Maybe Bolshevism won’t exist by the time you read these lines. But if that be the case, it doesn’t mean that we don’t need Bolshevism. It means that we were not able to save it, that we underestimated it, and that our attitude towards these goals was shortsighted.

We must say it openly: we became so arrogant with power that we occupied ourselves with meaningless issues and arguments, and we forgot about the real work we had to do.

Power destroys most people. And thus it has happened: power has spoiled most of our outstanding leaders. They decided to take control of the fate of a great state and become dictators… It was necessary at the beginning. But to continue this path today will cause Bolshevism to collapse.

Now, as I write these lines to you, the situation is that the Communists can’t even talk among themselves about our major mistakes that have been caused by those carelessly ruling the government who have declared themselves as “the heirs of Lenin” after his death.

You’ll understand more fully about these issues from the extensive speech that I have written for the Central Committee. You’ll become aware of many things through that speech. You’ll understand that your father was not afraid of saying things that most others didn’t have the courage to say, or did not want to risk saying, out of fear of losing their position and power.” (Azerbaijan International,Winter 2005, 13.4. pp. 32-5 for details and the, unfortunately uncompleted, letter).
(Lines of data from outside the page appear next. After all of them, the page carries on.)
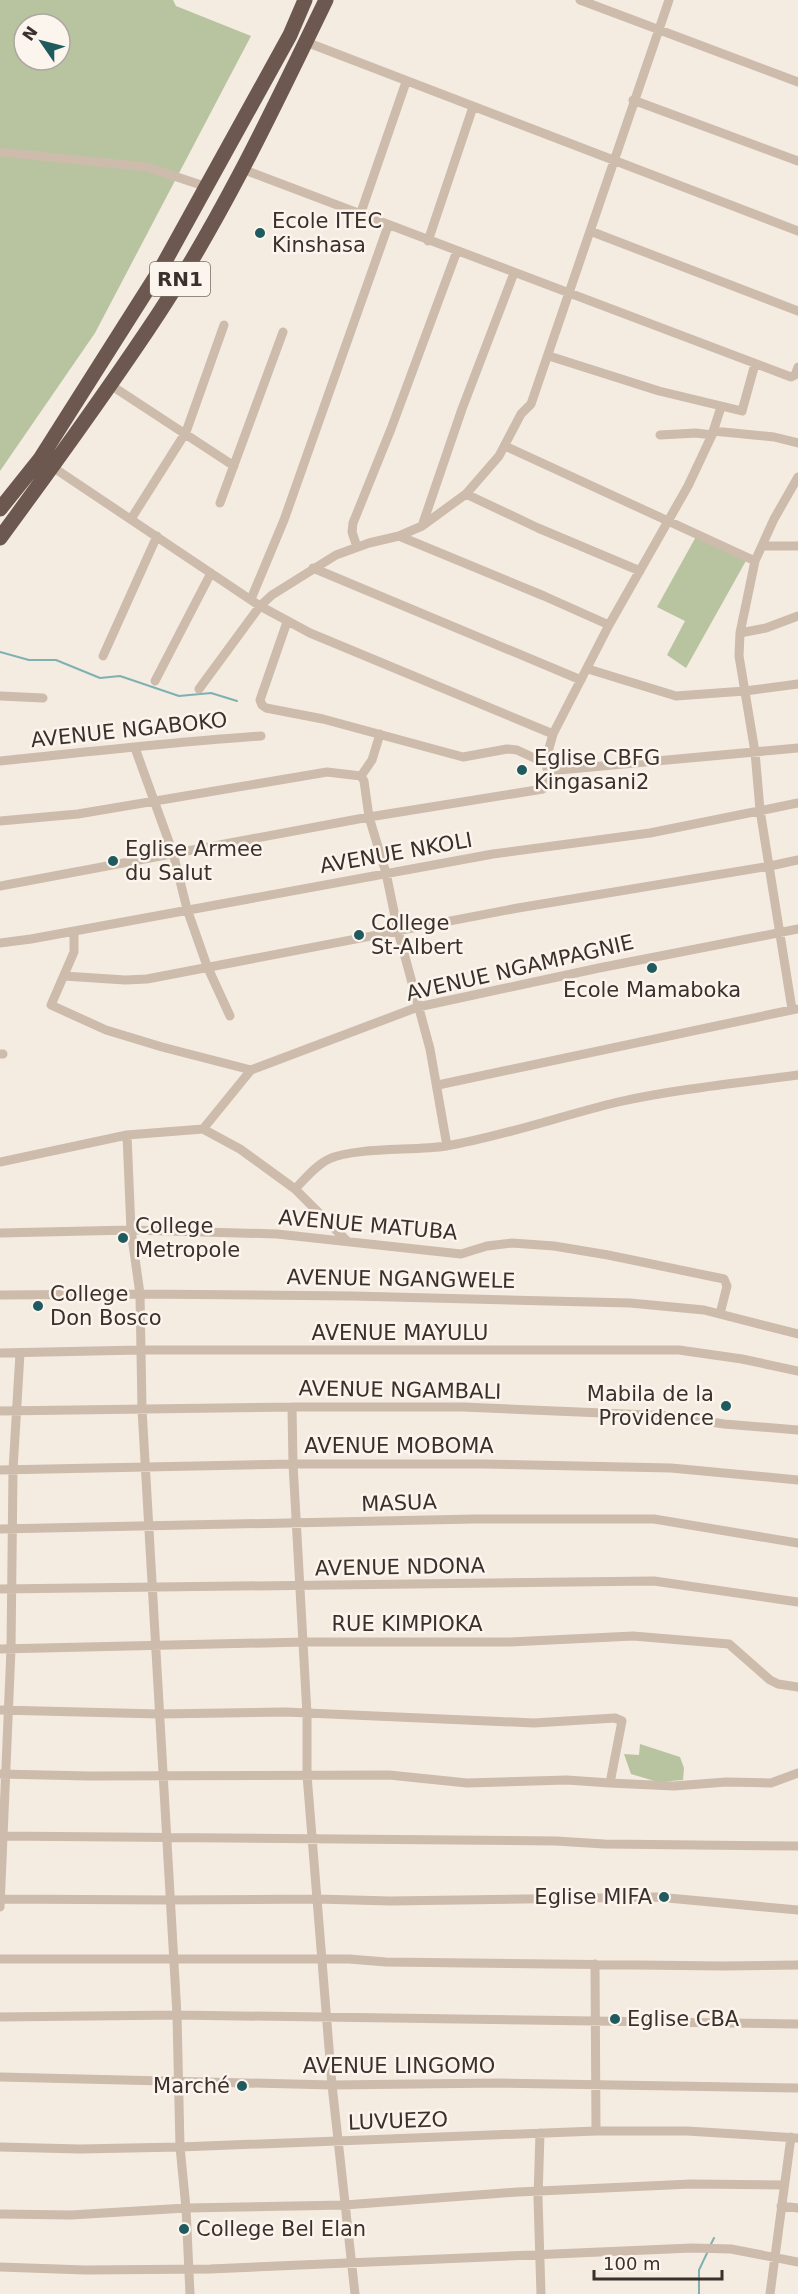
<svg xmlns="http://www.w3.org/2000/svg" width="798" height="2294" font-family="'DejaVu Sans',sans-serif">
<rect width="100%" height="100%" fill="#f4ebe1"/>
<path fill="#b8c4a0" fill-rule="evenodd" d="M0,0H173L176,6L251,36L95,333L0,471ZM24,24H60V60H24Z
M698,533L747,559L686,668L667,655L685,621L657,607Z
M640,1744L680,1757L684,1768L683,1780L658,1782L631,1774L624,1754L639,1755Z"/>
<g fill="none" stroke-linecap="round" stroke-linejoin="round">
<path stroke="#7fb0b2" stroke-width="2" d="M0,652L29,660H56L100,678L120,676L179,696L211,693L237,701
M710,2246L714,2238
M699,2294V2270L708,2251"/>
<path stroke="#cdbbac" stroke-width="9" d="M580,0L798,82
M306,42L798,231
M633,100L798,161
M0,152L147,167L207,187
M242,169L791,377L795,375L798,367
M360,215L406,82
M590,231L798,311
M428,241L473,107
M549,356L659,391L742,411L755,364
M109,384L234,466
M713,431L774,437L798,443
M660,435L696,433L712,435
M505,446L755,561
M51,466L260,606L310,633L553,734
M466,494L538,528L640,571
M220,503L283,332
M131,519L186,432L224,325
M422,526L462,409L514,273
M399,536L544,596L609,625
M762,546H798
M357,547L352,532L353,523L391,429L457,251
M313,568L581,680
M251,599L284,520L388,226
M287,622L260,700L262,705L266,708L323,719L463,757L507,749L517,750L545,763
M740,633L766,628L798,616
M103,656L157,536
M588,669L676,696L745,691L798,684
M155,681L211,573
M199,689L260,606L272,595L336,555L369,543L399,536L422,526L466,494L499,456L521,414L531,404L669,0
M0,696L43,698
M135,748L173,853L187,909L207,966L230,1016
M0,761C87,752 174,742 261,736
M548,771L798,748
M361,776L364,781L369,817L386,873L398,931L430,1049L447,1146
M361,776L372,760L380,734
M0,821L78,814L327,772L361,776
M0,886L369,817L543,789L548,771L545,763L553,734L609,625L688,486L712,435L721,407
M74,931V952L51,1005L106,1030L162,1047L251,1070
M0,943L31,939L493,854L650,833L798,803
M64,976L125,980L147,979L518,908L770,866L798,860
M792,1009L760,810L755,752L739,656L740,633L755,561L774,519L798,477
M0,1054H3
M438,1085L796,1009
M203,1129L240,1149L295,1189L347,1241
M127,1135L131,1230L140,1294L142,1409L177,2015L180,2147L186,2208L190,2294
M0,1162L127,1135L203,1129L251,1070L418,1007L599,968L798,929
M295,1189C305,1179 316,1165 329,1159C355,1147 415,1151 446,1146C505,1136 560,1116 618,1102C677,1089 738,1083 798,1075
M0,1233L131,1230L277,1234L461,1254L487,1246L512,1243L554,1246L608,1255L724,1279L727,1286L720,1314
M0,1295L140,1294L353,1296L630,1303L704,1310L798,1334
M0,1353L140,1350H679L742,1359L798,1371
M292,1407L293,1464L307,1714V1775L332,2085L355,2294
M0,1411L292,1407H463L673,1416L724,1424L798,1430
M0,1470L293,1464H482L671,1468L798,1480
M0,1529L474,1519H654L798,1543
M0,1589L654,1581L798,1602
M0,1649L304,1642H510L633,1636L729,1644L770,1680L778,1684L798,1687
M0,1710L159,1714L285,1712L534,1723L615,1718L622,1721L610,1783L567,1780L467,1783L389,1775L89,1776L0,1774
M610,1783L674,1786L726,1782L771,1783L798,1773
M0,1836L556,1841L604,1844L798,1846
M0,1899L169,1900L317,1899L390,1901L657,1897L798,1910
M0,1907L11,1649L13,1470L20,1353
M0,1959H349L386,1962L723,1966L798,1965
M595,1964L596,2131
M0,2017L177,2015L798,2024
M0,2077L332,2085L500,2083L798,2088
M540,2133L538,2198L541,2294
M0,2147L80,2149L180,2147L596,2131H687L798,2138
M781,2206L798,2208
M0,2214L71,2215L186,2208L345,2205L518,2192L691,2184L784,2185
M0,2267L85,2270L210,2269L692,2248L731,2249L798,2262
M770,2294L791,2137"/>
<path stroke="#6c584f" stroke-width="15" d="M0,509L40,459L163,265L290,35L305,0
M0,538C50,470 100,401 147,331C217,228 272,112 326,0"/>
</g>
<g fill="#1f5a5e" stroke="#fbf5ee" stroke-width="2">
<circle cx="260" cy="233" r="6"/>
<circle cx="522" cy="770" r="6"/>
<circle cx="113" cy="861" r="6"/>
<circle cx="359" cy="935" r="6"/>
<circle cx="652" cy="968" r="6"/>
<circle cx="123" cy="1238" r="6"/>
<circle cx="38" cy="1306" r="6"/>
<circle cx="726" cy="1406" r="6"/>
<circle cx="664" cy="1897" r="6"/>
<circle cx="615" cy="2019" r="6"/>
<circle cx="242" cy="2086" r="6"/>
<circle cx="184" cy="2229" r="6"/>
</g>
<g text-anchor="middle" stroke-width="5" stroke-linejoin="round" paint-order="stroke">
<rect fill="#fbf5ee" stroke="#756b66" stroke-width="1.5" x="150" y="262" width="60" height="34" rx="4.5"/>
<g font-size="20" font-weight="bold" fill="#3b302b">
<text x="180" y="286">RN1</text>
</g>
<g font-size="21" fill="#3b302b" stroke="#fbf5ee" text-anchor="start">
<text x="272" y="228">Ecole ITEC<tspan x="272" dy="24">Kinshasa</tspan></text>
<text x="534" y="765">Eglise CBFG<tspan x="534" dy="24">Kingasani2</tspan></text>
<text x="125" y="856">Eglise Armee<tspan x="125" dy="24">du Salut</tspan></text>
<text x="371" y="930">College<tspan x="371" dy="24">St-Albert</tspan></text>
<text x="652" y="997" text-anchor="middle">Ecole Mamaboka</text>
<text x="135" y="1233">College<tspan x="135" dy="24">Metropole</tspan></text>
<text x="50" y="1301">College<tspan x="50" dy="24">Don Bosco</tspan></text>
<text x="714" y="1401" text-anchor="end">Mabila de la<tspan x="714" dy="24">Providence</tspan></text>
<text x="652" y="1904" text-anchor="end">Eglise MIFA</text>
<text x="627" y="2026">Eglise CBA</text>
<text x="230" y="2093" text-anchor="end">Marché</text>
<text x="196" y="2236">College Bel Elan</text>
</g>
<g font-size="21" fill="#3b302b" stroke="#fbf5ee">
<text transform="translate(129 730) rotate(-6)" y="7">AVENUE NGABOKO</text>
<text transform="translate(396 853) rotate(-10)" y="7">AVENUE NKOLI</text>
<text transform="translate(520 968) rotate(-13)" y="7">AVENUE NGAMPAGNIE</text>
<text transform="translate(368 1225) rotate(5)" y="7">AVENUE MATUBA</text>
<text transform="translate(401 1279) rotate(1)" y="7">AVENUE NGANGWELE</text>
<text x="400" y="1340">AVENUE MAYULU</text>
<text transform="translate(400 1390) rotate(1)" y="7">AVENUE NGAMBALI</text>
<text x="399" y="1453">AVENUE MOBOMA</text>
<text transform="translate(399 1503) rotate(-2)" y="7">MASUA</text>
<text transform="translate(400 1567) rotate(-1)" y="7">AVENUE NDONA</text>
<text x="407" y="1631">RUE KIMPIOKA</text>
<text x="399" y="2073">AVENUE LINGOMO</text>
<text transform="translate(398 2121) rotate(-2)" y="7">LUVUEZO</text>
</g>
</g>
<g transform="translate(42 42) rotate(305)"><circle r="28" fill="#fbf5ee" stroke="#aea6a0" stroke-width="1.5"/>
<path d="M0-4.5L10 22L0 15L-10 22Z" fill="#1f5a5e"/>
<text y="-9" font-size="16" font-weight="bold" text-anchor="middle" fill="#3b302b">N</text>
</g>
<path d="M594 2270v9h128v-9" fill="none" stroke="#3b302b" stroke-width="3"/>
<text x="603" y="2270" font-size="18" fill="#3b302b" stroke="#fbf5ee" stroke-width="4.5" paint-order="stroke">100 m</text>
</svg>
Less than 6 weeks later, after an argument with Stalin, Narimanov died in suspicious circumstances, claimed to have been a heart attack. He was only 55. His fate was far from unique among Bolsheviks who fell out with Stalin. After his sudden death Narimanov was cremated, given a full state funeral and was laid to rest in the Kremlin wall.

His son, Najaf, went on to join the Communist Party and commanded a tank division in the great patriotic war. He was decorated for his valour at Stalingrad, dying in battle with the Red Army defending the city of Volnokakha, in Ukraine, from the Germans and their allies.

Because Britain abandoned Transcaucasia in 1919-20 the national development of Azerbaijan had to take place within the Soviet system. That system lasted far longer than Nariman Narimanov thought it would, but it indeed collapsed, as he had predicted it would.

What lives on, however, is the Azerbaijan Republic, born in the collapse of the Tsarist State, and developed over two generations within the Soviet Union and reborn at its demise, with Nariman Narimanov watching over it all, high above Baku.